The threat of very high inflation and rapid rate hikes isn’t proving much of a deterrent either which is interesting after more than a decade of ultra-low rates in both cases. Again, this may change as we see more evidence of the economic consequences and as central banks both raise rates and reduce their balance sheets but for now, markets are holding up.
MOEX manipulated higher as trading resumes
Russian stocks restarted trading on Thursday and it’s safe to say this is no longer a normal functioning market. Trading ceased on stocks for almost a month after they plunged in response to Western sanctions against Russia for its illegal invasion of Ukraine.
Authorities are going to great lengths to manipulate the market and prevent another devastating plunge and their efforts are working, for now. The MOEX rallied more than 4% in shortened trade thanks to a combination of heavy government buying and bans on short-selling and foreign sales. There is nothing normal, functional, or sustainable about the Russian market right now, they’re simply buying time.
Oil stabilized as OPEC express concerns
Even oil prices are a little flat after spiking higher on Wednesday in response to apparent storm damage on the Caspian Pipeline Consortium (CPC) that will affect around a million barrels per day from Kazakhstan for up to a couple of months. Coming at a time when the market is already extremely tight, it could ensure prices remain higher and vulnerable to further increases.
OPEC has reportedly expressed its unease to the EU regarding a proposed ban on Russian oil. In much the same way that Western leaders have had their requests for additional oil production overlooked in recent months as prices have surged, I can’t help but think OPEC’s concerns will fall on deaf ears. I guess we’ll soon see just how strong the OPEC+ alliance is.
Gold higher amid commodity surge
Gold is creeping higher again, adding to yesterday’s gains which came in risk-averse trade. The yellow metal remains well supported against the backdrop of high inflation and commodity price surges, not to mention waves of risk-aversion in these highly uncertain times.

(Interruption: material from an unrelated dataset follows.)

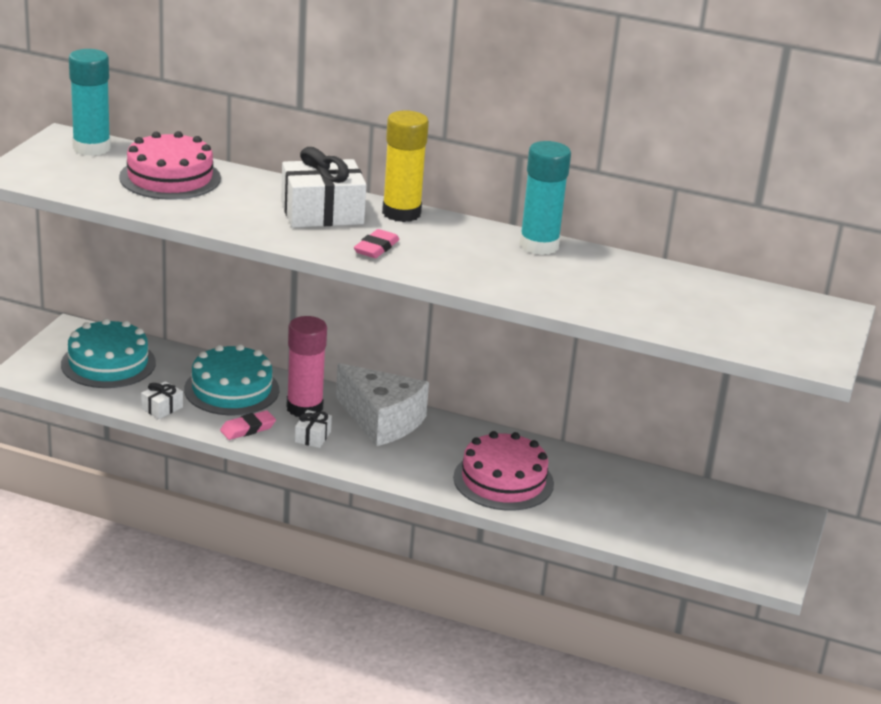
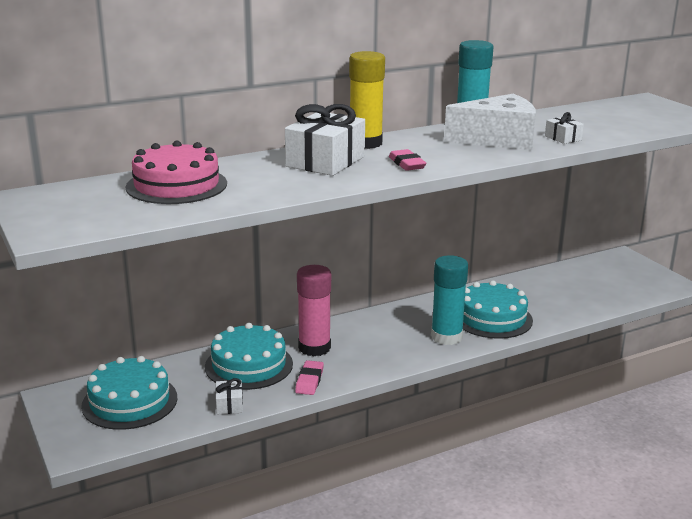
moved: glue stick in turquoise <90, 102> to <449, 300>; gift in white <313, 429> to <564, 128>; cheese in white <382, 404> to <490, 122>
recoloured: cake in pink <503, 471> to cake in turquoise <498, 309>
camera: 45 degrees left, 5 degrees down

It ran into some resistance around $1,960 earlier in the session before pulling back to trade around $1,950. It’s given back a lot of the gains secured earlier this month as traders sought the shelter of a reliable safe haven and inflation hedge amid the Ukraine invasion and sky-rocketing commodity prices. But it’s seen firm support around $1,900 even as risk appetite has improved. Upside may be slow as a result of this but equally, I expect this support to remain firm in the absence of significant progress in ceasefire talks.
Bitcoin sights set on $45,500
Bitcoin has been quietly creeping higher in recent weeks and was relatively unaffected by yesterday’s bout of risk aversion. It held above $40,000 during the pullback earlier this week and is holding onto gains once more as it eyes the next big test around $45,500. It’s failed here repeatedly before but further improvements in risk appetite in the markets may see it over the line.